Le DOJ, ministère de la Justice américain, a fait appel de la décision d’un tribunal de New York qui a rejeté sa requête demandant qu’Apple l'aide à extraire des données d’un iPhone 5c utilisé par un trafiquant de drogue présumé. Cette affaire s’apparente à celle qui oppose Apple au FBI devant un tribunal de Californie, dans laquelle le fabricant de l’iPhone conteste une décision qui l’obligerait à assister le bureau fédéral d’enquête dans le cadre de l’attentat terroriste de San Bernardino. Une juge californienne lui a demandé de développer un logiciel qui pourrait aider le FBI à contourner le mot de passe de l'iPhone 5c sous iOS 9 utilisé par l'un des terroristes. Apple refuse de le faire et s'est vu soutenu, non seulement de grands noms de l'industrie high-tech comme Microsoft, Google, Facebook, Amazon ou Yahoo, mais aussi du Haut commissaire aux droits de l'Homme de l'ONU.

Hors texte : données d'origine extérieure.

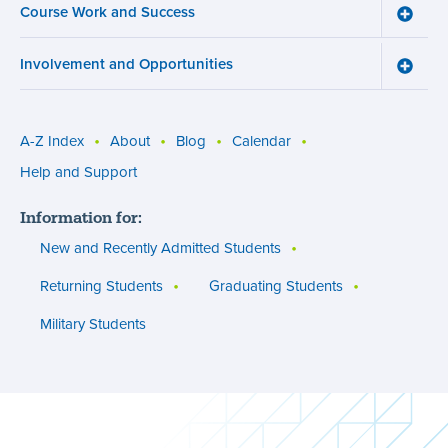
Course Work and Success
Registr
Toggle
menu
Cours
Work
Involvement and Opportunities
and
Toggle
Succe
Involv
menu
and
Opport
menu
A-Z Index
About
Blog
Calendar
Utility
Help and Support
menu
Information for:
(footer)
New and Recently Admitted Students
Returning Students
Graduating Students
Military Students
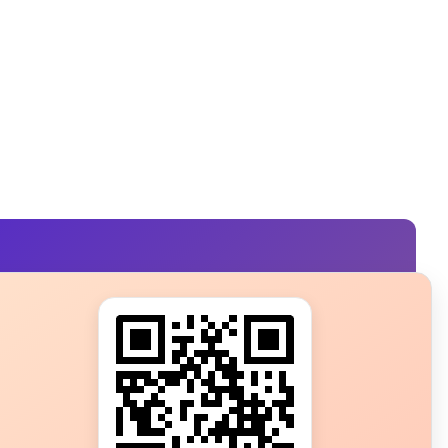
s?
ot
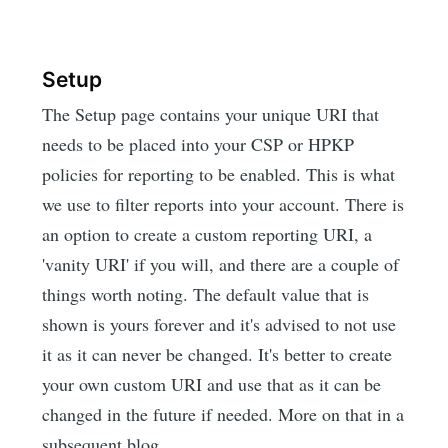
Setup
The Setup page contains your unique URI that
needs to be placed into your CSP or HPKP
policies for reporting to be enabled. This is what
we use to filter reports into your account. There is
an option to create a custom reporting URI, a
'vanity URI' if you will, and there are a couple of
things worth noting. The default value that is
shown is yours forever and it's advised to not use
it as it can never be changed. It's better to create
your own custom URI and use that as it can be
changed in the future if needed. More on that in a
subsequent blog.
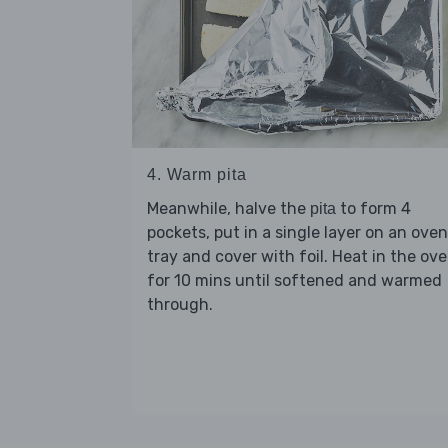
4. Warm pita
Meanwhile, halve the
to form 4
pita
pockets, put in a single layer on an oven
tray and cover with foil. Heat in the ov
for 10 mins until softened and warmed
through.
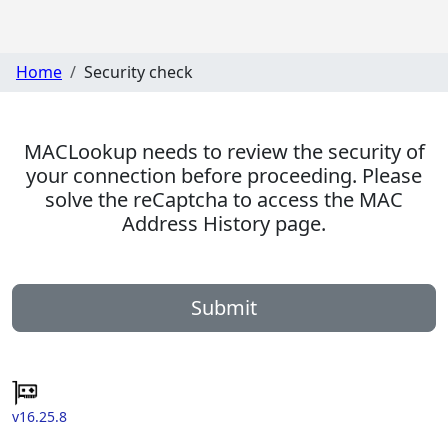
Home
Security check
MACLookup needs to review the security of
your connection before proceeding. Please
solve the reCaptcha to access the MAC
Address History page.
Submit
v16.25.8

A New York comme en Californie, les enquêteurs ne peuvent pas déverrouiller le téléphone en utilisant des méthodes par force brute, consistant à tester toutes les combinaisons de mots de passe possibles, parce que le contenu de l’iPhone est peut-être protégé par une fonction d’auto-effacement qui serait activée après plusieurs essais infructueux. Le problème rencontré par les enquêteurs, c’est qu’il est impossible de savoir si la fonction d’auto-effacement du contenu de l'iPhone a été activée. Apple pourrait aider à extraire les données de l’iPhone 5s, comme il l’a fait des dizaines de fois précédemment sur des versions similaires du terminal mobile, à la demande de l’administration, avance le DOJ. Dans son appel (cité par la chaîne NBC), il rappelle que pour les versions de l’OS antérieures à iOS 8, Apple peut contourner la fonctionnalité mot de passe et accéder au contenu du téléphone qui a été chiffré. Mais la firme de Cupertino invoque la vie privée et la sécurité des utilisateurs pour ne pas le faire. Le fait d’avoir consenti à le faire précédemment à la suite de décisions de justice similaires, ne signifiait pas qu’elle consentait à ce procédé, indique-t-elle.

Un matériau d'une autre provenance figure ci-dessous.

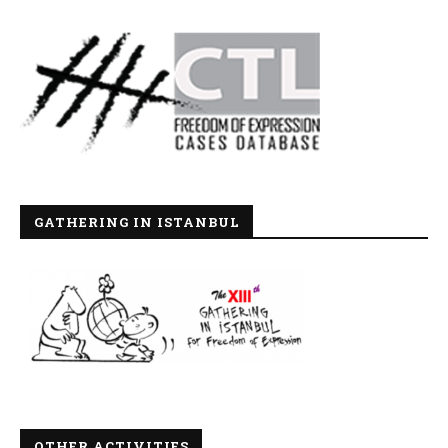
GATHERING IN ISTANBUL
OTHER ACTIVITIES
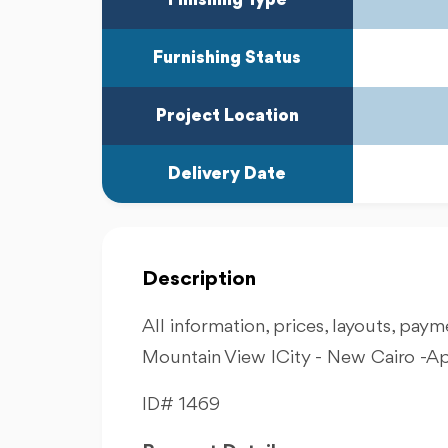
Furnishing Status
Project Location
Delivery Date
Description
All information, prices, layouts, payme
Mountain View ICity - New Cairo -A
ID# 1469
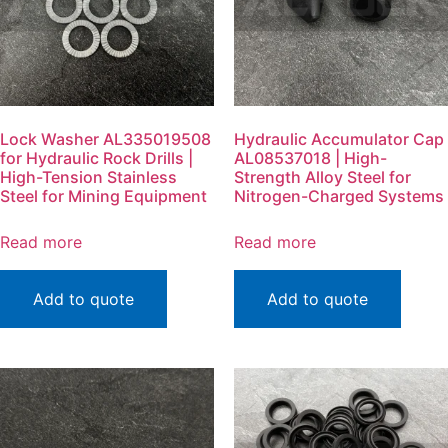
Lock Washer AL335019508
Hydraulic Accumulator Cap
for Hydraulic Rock Drills |
AL08537018 | High-
High-Tension Stainless
Strength Alloy Steel for
Steel for Mining Equipment
Nitrogen-Charged Systems
Read more
Read more
Add to quote
Add to quote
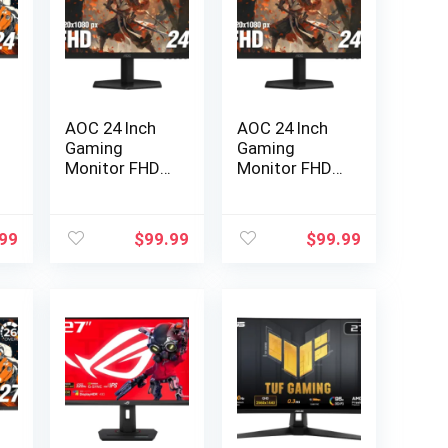
AOC 24 Inch
AOC 24 Inch
Gaming
Gaming
Monitor FHD
Monitor FHD
200Hz IPS…
200Hz IPS…
.99
$
99.99
$
99.99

Le DOJ décrit une volte-face de la part d'Apple
Pour le ministère de la Justice, qui dispose d’un mandat, il s’agit d’une volte-face de la part d’Apple dans ce cas précis. Le fabricant de l’iPhone avait d’abord accepté d’extraire les données lorsqu’il a répondu que « dès réception d’un mandat de perquisition conforme aux instructions [du processus légal], nous pourrons fixer la date d’extraction dans un délai d’une à deux semaines ». Selon le document déposé lundi par le DOJ, à aucun moment, pendant les communications qui ont eu lieu avant que l’administration ne demande qu’une décision soit rendue, Apple n’a fait objection à la demande visant à le voir apporter son aide.
Le juge de la Cour du District Est de New York, James Orenstein, a estimé le 29 février dernier qu’Apple ne pouvait pas être contraint à extraire les données du téléphone. Dans la décision qu’il a rendue, le magistrat estime que la lecture que l’administration fait du All Writs Act (datant de 1789), couramment invoqué pour recourir à l’assistance des entreprises high tech dans des cas similaires, conduirait à modifier l’objectif de la loi. Son statut visant à combler certaines lacunes de façon limitée pour assurer un bon fonctionnement du système judiciaire se verrait alors transformé en un mécanisme de retournement de la séparation des pouvoirs qui déléguerait au pouvoir judiciaire un pouvoir législatif uniquement limité par la capacité supérieure du Congrès à interdire ou à préempter.
Apple soutenu par la IT et l'ONU dans l'affaire de San Bernardino
Mais de son côté, l’administration considère que le pouvoir résiduel de la Cour par rapport à la loi All Writs Act est particulièrement important dans un cas où la législation a pris du retard sur la technologie et les risques d’obsolescence. Et elle pointe le fait que les tribunaux se sont appuyés sur cette loi pour requérir l’assistance de tiers avec mandats de perquisition dans des circonstances impliquant une intervention bien plus lourde que dans l’affaire examinée en ce moment à New York. Le DOJ demande donc à la Cour de revoir la décision du juge Orenstein.